Any provider compatible with genai. This includes OpenAI, Anthropic, DeepSeek, Google Gemini, Ollama, and others. Configure the provider via model ID string in AgentSpec or AgentConfig. The GenaiExecutor handles provider routing based on the model prefix.

How do I add a new storage backend?

Implement the ThreadRunStore trait from awaken-contract. The trait requires methods for loading and saving threads, runs, and checkpoints. See InMemoryStore and FileStore in awaken-stores for reference implementations. Pass your store to AgentRuntime::new().with_thread_run_store(store) or AgentRuntimeBuilder::new().with_thread_run_store(store).

Can I use awaken without the server?

Yes. AgentRuntime is a standalone library type. Create a runtime, build a RunRequest, and call runtime.run(request, sink) directly. The server crate (awaken-server) is an optional HTTP/SSE gateway layered on top.

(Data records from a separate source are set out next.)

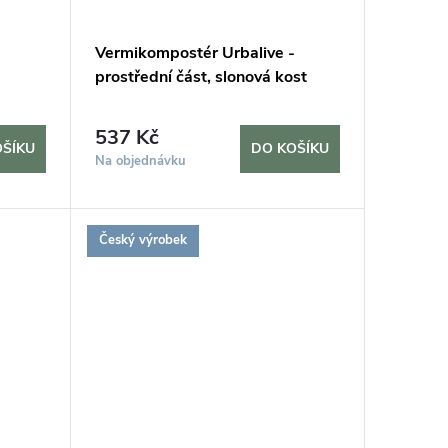
-
Vermikompostér Urbalive -
prostřední část, slonová kost
537 Kč
OŠÍKU
DO KOŠÍKU
Na objednávku
Český výrobek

How do I run multiple agents?

Two approaches:

  • Delegates: Define delegate agent IDs in the parent AgentSpec. The runtime handles handoff via ActiveAgentIdKey at step boundaries.
  • A2A protocol: Register remote agents via AgentRuntimeBuilder::with_remote_agents(). Remote agents are discovered and invoked over HTTP using the Agent-to-Agent protocol.

What is the difference between Run scope and Thread scope?

  • Run scope: State exists only for the duration of a single run. Cleared when the run ends. Use for transient data like step counters, token budgets, and per-run configuration.
  • Thread scope: State persists across runs within the same thread. Use for conversation memory, user preferences, and accumulated context.

Scope is declared when defining a StateKey.

How do I handle tool errors?

Return ToolResult::error(tool_name, message) from your tool’s execute method. The runtime writes the error result back to the conversation as a tool response message and continues the inference loop. The LLM sees the error and can retry or adjust its approach. For fatal errors that should stop the run, return a ToolError instead.

Can tools run in parallel?

Yes. Configure ToolExecutionMode in the agent spec. When set to parallel mode, the runtime executes independent tool calls concurrently. Results are collected and merged before proceeding to the next inference step.

How do I debug a run that is stuck?

Check RunStatus in state (__runtime.run_lifecycle key). If Waiting, look at __runtime.tool_call_states for pending decisions. If Running, check if max_rounds or timeout was hit. Enable observability plugin to get per-phase tracing.

How do I test without a real LLM?

Implement LlmExecutor with canned responses. See Testing Strategy for patterns.

What happens when parallel tools write to the same state key?

If the key uses MergeStrategy::Exclusive, the merge fails and hooks fall back to serial execution. Use MergeStrategy::Commutative for keys that support concurrent writes. See State and Snapshot Model.

How do request transforms work?

Plugins register InferenceRequestTransform via the registrar. Transforms modify the inference request (system prompt, tools, parameters) before it reaches the LLM. Only active plugins’ transforms apply. See Plugin Internals.

Can I write a custom storage backend?

Yes. Implement ThreadRunStore (for state persistence) and optionally MailboxStore (for HITL). See trait definitions in awaken-stores. File and PostgreSQL implementations serve as references.

How does context compaction work?

When autocompact_threshold: Option<usize> is set in ContextWindowPolicy, the CompactionPlugin monitors token usage. When the context exceeds that threshold, it finds a safe compaction boundary (where all tool call/result pairs are complete), summarizes older messages via LLM, and replaces them with a <conversation-summary> message. See Optimize Context Window.

How do I choose between AI SDK v6, AG-UI, and A2A protocols?

  • AI SDK v6: Best for React frontends using Vercel AI SDK. Supports text streaming, tool calls, and state snapshots.
  • AG-UI: Best for CopilotKit frontends. Supports generative UI components and agent collaboration.
  • A2A: Best for agent-to-agent communication. Used for delegate agents and inter-service orchestration.

All three run over HTTP/SSE. Choose based on your frontend framework.